替莫唑胺(Temozolomide,商品名Temodar,简称TMZ)是一种咪托唑胺的类似物,是第二代口服咪唑并四嗪类抗肿瘤烷化剂类化疗药物,可透过血脑屏障,对脑胶质瘤有较好疗效。在生理条件下,TMZ无需酶催化,迅速转化为活性化合物MTIC(5-(13-甲基三嗪-1-基)咪唑-酰胺),MTIC进一步分解为AIC(5-氨基-咪唑-4-酰胺)与甲基重氮阳离子,甲基重氮阳离子对DNA进行甲基化反应,最终阻碍DNA复制启动而引起细胞凋亡。TMZ的水溶性差,TMZ在pH<5下稳定,pH>7时易分解,可口服给药。TMZ口服后迅速吸收,进入体内广泛分布于全身,而它的分解产物MTIC在心脏、肝脏、肺等部位蓄积,引发骨髓增生异常综合征、继发性恶性肿瘤等毒副作用。
****
## 任务说明
请接着这段关于替莫唑胺的文字最后一句往下续写。
****
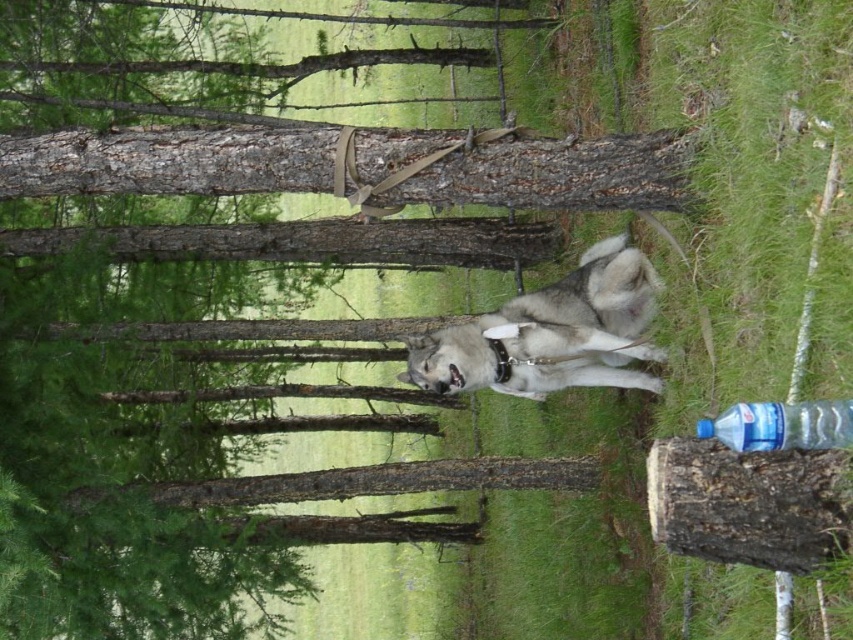
Who is shorter, smooth bark tree trunk at center or clear plastic bottle at lower right?

clear plastic bottle at lower right

Is smooth bark tree trunk at center to the right of clear plastic bottle at lower right from the viewer's perspective?

In fact, smooth bark tree trunk at center is to the left of clear plastic bottle at lower right.

Who is more forward, (33,150) or (697,424)?

Positioned in front is point (697,424).

You are a GUI agent. You are given a task and a screenshot of the screen. Output one action in this format:
    pyautogui.click(x=<x>, y=<y>)
    Task: Click on the smooth bark tree trunk at center
    This screenshot has width=853, height=640.
    Given the screenshot: What is the action you would take?
    pyautogui.click(x=167, y=161)

Which is above, rough bark log at lower right or sleek gray fur at center?

sleek gray fur at center is above.

Locate an element on the screen. The width and height of the screenshot is (853, 640). rough bark log at lower right is located at coordinates (749, 502).

Is point (619, 316) positioned after point (770, 428)?

Yes, point (619, 316) is behind point (770, 428).

Which is more to the left, white fur dog at center or clear plastic bottle at lower right?

From the viewer's perspective, white fur dog at center appears more on the left side.

Between point (595, 266) and point (701, 420), which one is positioned behind?

The point (595, 266) is more distant.

The width and height of the screenshot is (853, 640). What are the coordinates of `white fur dog at center` in the screenshot? It's located at (590, 294).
****
## 任务输出
固体脂质纳米粒(Solid lipid nanoparticles,SLN)是新一代亚微粒给药系统,以固态天然或合成的类脂为载体,将药物包裹或夹嵌于类脂核中制成的固体胶粒给药系统。SLN的平均粒径小,适用于制备成多种剂型,应用于多种给药途径,如口服、静脉注射、肺部吸入、局部用药等;SLN的组成为单一或混合的固态脂质及乳化剂,亲脂性药物可以包裹在脂质内核中或者吸附在纳米粒表面,由此形成的一种基质型或骨架型脂质载药体系,该体系在溶蚀降解的过程中缓慢释放出包载的药物从而实现缓释;SLN有较好的生物相容性和较低的体内毒性,可有效防止药物水解,提高了药物的稳定性。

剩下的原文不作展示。